▶ What needs to be done: Reproduce every line of the items below without changing any word, letter or mark.

▶ Given information:
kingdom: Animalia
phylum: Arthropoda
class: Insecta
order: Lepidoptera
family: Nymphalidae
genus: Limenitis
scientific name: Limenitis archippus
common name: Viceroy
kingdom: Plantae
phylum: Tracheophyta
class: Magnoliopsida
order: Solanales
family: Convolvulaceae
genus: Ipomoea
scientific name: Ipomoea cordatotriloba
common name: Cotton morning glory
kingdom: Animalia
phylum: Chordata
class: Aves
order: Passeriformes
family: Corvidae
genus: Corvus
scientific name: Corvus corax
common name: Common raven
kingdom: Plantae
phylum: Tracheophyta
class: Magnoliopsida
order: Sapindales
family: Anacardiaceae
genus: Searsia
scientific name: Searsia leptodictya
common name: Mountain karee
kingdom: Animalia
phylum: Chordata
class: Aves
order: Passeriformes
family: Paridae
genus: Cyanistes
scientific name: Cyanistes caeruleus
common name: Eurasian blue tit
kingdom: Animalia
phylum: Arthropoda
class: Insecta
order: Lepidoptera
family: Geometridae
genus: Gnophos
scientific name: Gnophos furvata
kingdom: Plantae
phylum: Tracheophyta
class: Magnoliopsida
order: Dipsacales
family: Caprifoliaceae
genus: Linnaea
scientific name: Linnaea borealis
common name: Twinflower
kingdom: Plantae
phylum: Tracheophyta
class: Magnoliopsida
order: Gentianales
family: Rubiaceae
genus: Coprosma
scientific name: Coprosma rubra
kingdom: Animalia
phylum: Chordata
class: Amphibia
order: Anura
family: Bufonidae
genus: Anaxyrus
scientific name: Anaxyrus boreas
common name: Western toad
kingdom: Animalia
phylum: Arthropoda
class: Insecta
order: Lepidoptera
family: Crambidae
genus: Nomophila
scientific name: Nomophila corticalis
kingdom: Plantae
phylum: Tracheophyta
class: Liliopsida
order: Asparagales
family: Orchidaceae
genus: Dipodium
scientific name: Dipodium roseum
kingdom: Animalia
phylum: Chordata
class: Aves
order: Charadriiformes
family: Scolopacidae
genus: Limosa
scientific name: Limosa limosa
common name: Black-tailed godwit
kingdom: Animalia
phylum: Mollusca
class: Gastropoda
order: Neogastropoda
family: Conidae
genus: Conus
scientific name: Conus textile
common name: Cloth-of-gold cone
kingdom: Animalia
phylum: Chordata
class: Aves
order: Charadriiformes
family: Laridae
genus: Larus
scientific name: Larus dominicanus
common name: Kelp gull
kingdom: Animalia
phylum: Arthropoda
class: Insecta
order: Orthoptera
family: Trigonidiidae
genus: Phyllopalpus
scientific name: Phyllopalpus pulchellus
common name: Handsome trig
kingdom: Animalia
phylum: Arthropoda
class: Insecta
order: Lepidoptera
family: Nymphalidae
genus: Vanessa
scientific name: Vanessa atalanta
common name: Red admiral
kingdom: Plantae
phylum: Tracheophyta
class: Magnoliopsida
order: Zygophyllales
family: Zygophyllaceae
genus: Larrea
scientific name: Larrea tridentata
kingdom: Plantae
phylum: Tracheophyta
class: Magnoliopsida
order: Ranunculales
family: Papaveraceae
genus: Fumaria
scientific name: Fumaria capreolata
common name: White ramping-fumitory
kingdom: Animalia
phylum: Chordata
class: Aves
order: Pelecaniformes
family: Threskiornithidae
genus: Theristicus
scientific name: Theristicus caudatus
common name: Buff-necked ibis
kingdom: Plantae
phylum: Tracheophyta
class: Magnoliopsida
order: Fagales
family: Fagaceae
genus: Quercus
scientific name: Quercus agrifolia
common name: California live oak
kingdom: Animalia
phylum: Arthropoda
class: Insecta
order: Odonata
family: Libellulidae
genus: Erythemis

▶ Solved problem:
kingdom: Animalia
phylum: Arthropoda
class: Insecta
order: Lepidoptera
family: Nymphalidae
genus: Limenitis
scientific name: Limenitis archippus
common name: Viceroy
kingdom: Plantae
phylum: Tracheophyta
class: Magnoliopsida
order: Solanales
family: Convolvulaceae
genus: Ipomoea
scientific name: Ipomoea cordatotriloba
common name: Cotton morning glory
kingdom: Animalia
phylum: Chordata
class: Aves
order: Passeriformes
family: Corvidae
genus: Corvus
scientific name: Corvus corax
common name: Common raven
kingdom: Plantae
phylum: Tracheophyta
class: Magnoliopsida
order: Sapindales
family: Anacardiaceae
genus: Searsia
scientific name: Searsia leptodictya
common name: Mountain karee
kingdom: Animalia
phylum: Chordata
class: Aves
order: Passeriformes
family: Paridae
genus: Cyanistes
scientific name: Cyanistes caeruleus
common name: Eurasian blue tit
kingdom: Animalia
phylum: Arthropoda
class: Insecta
order: Lepidoptera
family: Geometridae
genus: Gnophos
scientific name: Gnophos furvata
kingdom: Plantae
phylum: Tracheophyta
class: Magnoliopsida
order: Dipsacales
family: Caprifoliaceae
genus: Linnaea
scientific name: Linnaea borealis
common name: Twinflower
kingdom: Plantae
phylum: Tracheophyta
class: Magnoliopsida
order: Gentianales
family: Rubiaceae
genus: Coprosma
scientific name: Coprosma rubra
kingdom: Animalia
phylum: Chordata
class: Amphibia
order: Anura
family: Bufonidae
genus: Anaxyrus
scientific name: Anaxyrus boreas
common name: Western toad
kingdom: Animalia
phylum: Arthropoda
class: Insecta
order: Lepidoptera
family: Crambidae
genus: Nomophila
scientific name: Nomophila corticalis
kingdom: Plantae
phylum: Tracheophyta
class: Liliopsida
order: Asparagales
family: Orchidaceae
genus: Dipodium
scientific name: Dipodium roseum
kingdom: Animalia
phylum: Chordata
class: Aves
order: Charadriiformes
family: Scolopacidae
genus: Limosa
scientific name: Limosa limosa
common name: Black-tailed godwit
kingdom: Animalia
phylum: Mollusca
class: Gastropoda
order: Neogastropoda
family: Conidae
genus: Conus
scientific name: Conus textile
common name: Cloth-of-gold cone
kingdom: Animalia
phylum: Chordata
class: Aves
order: Charadriiformes
family: Laridae
genus: Larus
scientific name: Larus dominicanus
common name: Kelp gull
kingdom: Animalia
phylum: Arthropoda
class: Insecta
order: Orthoptera
family: Trigonidiidae
genus: Phyllopalpus
scientific name: Phyllopalpus pulchellus
common name: Handsome trig
kingdom: Animalia
phylum: Arthropoda
class: Insecta
order: Lepidoptera
family: Nymphalidae
genus: Vanessa
scientific name: Vanessa atalanta
common name: Red admiral
kingdom: Plantae
phylum: Tracheophyta
class: Magnoliopsida
order: Zygophyllales
family: Zygophyllaceae
genus: Larrea
scientific name: Larrea tridentata
kingdom: Plantae
phylum: Tracheophyta
class: Magnoliopsida
order: Ranunculales
family: Papaveraceae
genus: Fumaria
scientific name: Fumaria capreolata
common name: White ramping-fumitory
kingdom: Animalia
phylum: Chordata
class: Aves
order: Pelecaniformes
family: Threskiornithidae
genus: Theristicus
scientific name: Theristicus caudatus
common name: Buff-necked ibis
kingdom: Plantae
phylum: Tracheophyta
class: Magnoliopsida
order: Fagales
family: Fagaceae
genus: Quercus
scientific name: Quercus agrifolia
common name: California live oak
kingdom: Animalia
phylum: Arthropoda
class: Insecta
order: Odonata
family: Libellulidae
genus: Erythemis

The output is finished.